Classes
Hard work will beat talent when talent fails to work hard.
Education is the best predisposition for big successes.
"Critical thinking is deciding rationally what to or what not to believe." Norris, Stephen P.
"Mathematics is the door and key to sciences." - Roger Bacon
ELEN334 Solid State Electronics Fall 2012
Course Description: : In this undergraduate course students will familiarize with the physical properties of semiconductor materials and methods of growing semiconductor crystals. We will investigate the electronic structure of atoms and the interaction of atoms and electrons. We shall give a brief introduction to quantum mechanics. The specific mechanisms by which current flows in a solid will be addressed and fundamental concepts of charge transport explained. We will study the mechanism of electron-hole pair recombination, the diffusion of excess carriers and the mechanism of the drift in an electric field. Then we will learn about p-n junctions, the equilibrium state of the junction, the flow of electrons and holes across a junction. Most important, students will gain the knowledge about the operations, and applications of a field-effect transistor (FET) and bipolar junction transistor (BJT). If time permits, students will be introduced to photodiodes, solar cells, light emitting diodes, and lasers.

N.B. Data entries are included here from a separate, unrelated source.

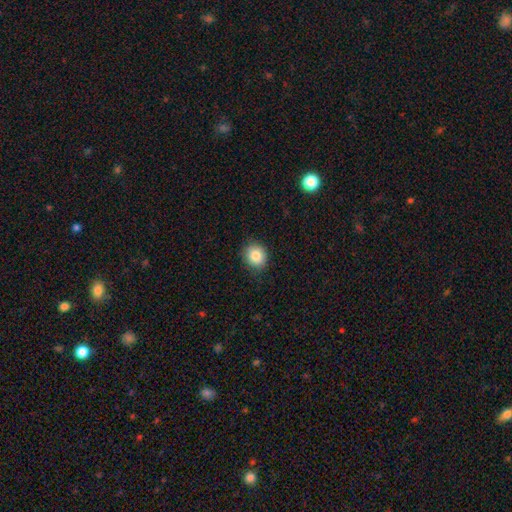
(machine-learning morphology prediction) smooth-or-featured: smooth: 84% | star or artifact: 9% | featured or disk: 7%
  how-rounded: round: 77% | in between: 22% | cigar-shaped: 1%
  merging: none: 86% | minor disturbance: 11% | major disturbance: 2% | merger: 1%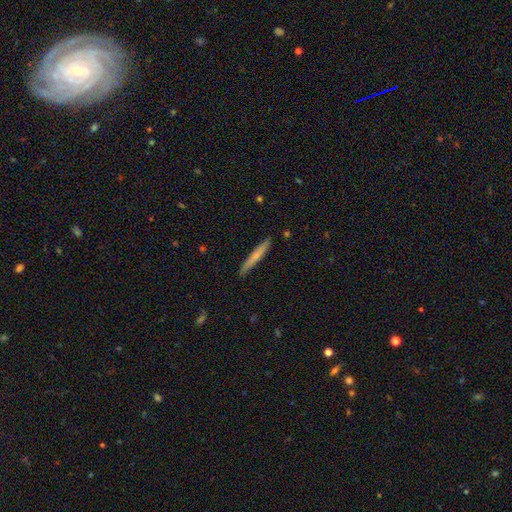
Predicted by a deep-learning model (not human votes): Morphology: type=smooth (61%); roundness=cigar-shaped (96%); merging=none (88%).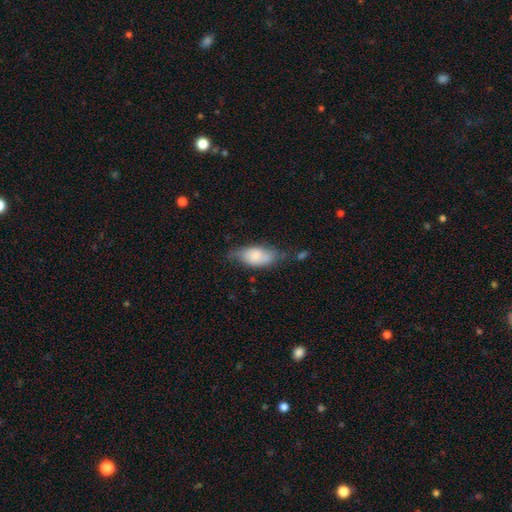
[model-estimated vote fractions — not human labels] Overall: smooth (68%). How rounded: in between (83%). Merging: none (53%; minor disturbance 34%).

Nobel Prize Winners in Physics for 2009 are or the invention of an imaging semiconductor circuit – the Charged Coupled Device (CCD) sensor.
The students in this class should use the course material, syllabus, homework and exam solutions, discussion boards, announcements, grades, etc. at Moodle (http://moodle.latech.edu/).
ELEN533/ELEN451-002 OPTOELECTRONICS SPRING 2012
Course Description: This graduate course focuses on the physics of the interaction of photons with semiconductor materials. Maxwell equations, polarization of light, phase and group velocity, dispersion, Gaussian beam, reflection and refraction of light are reviewed. Lasers, light emitting diodes, photodetectors, and solar cells are optoelectronic devices explored here. Optical waveguides and fibers are introduced to the students. Electro-optic and magneto-optic effects are studied. Four laboratory projects are integral part of the course.
Goal: Students successfully completing the course will understand how optoelectronic devices work from first principles.
Prerequisites for undergraduate El. Engineering students: ELEN334 (Solid State Electronics), ELEN311 (Introduction to Electric and Magnetic Fields), credit or registration in ELEN411 (Electric and Magnetic Fields).
Prerequisite for undergraduate Nanosystems Engineering students: ELEN334 (Solid State Electronics).
Prerequisite for graduate students: Basic knowledge of electrical engineering, electronics, and physics.
Textbook( required): Fiber Optic Communications, Joseph C. Palais, Pearson-Prentice Hall, Fifth Edition, Upper Saddle River, New Jersey, 2005.
Reference Books (not required):
Photonic Devices, Jia-Ming Liu, Cambridge University Press, First Edition, 2005.
Solid State Electronic Devices, B. G. Streetman and S. Banerjee, Prentice Hall.
Fundamentals of Optoelectronics, C. Pollock, Irwin, 1995.
Introduction to Semiconductor Devices, Donald Neamen, First Edition, 2006.
Optics, E. Hecht, Addison Wesley, Forth Edition, 2002.
The students in this class should use the course material, syllabus, homework and exam solutions, discussion boards, announcements, grades, etc. at Moodle (http://moodle.latech.edu/).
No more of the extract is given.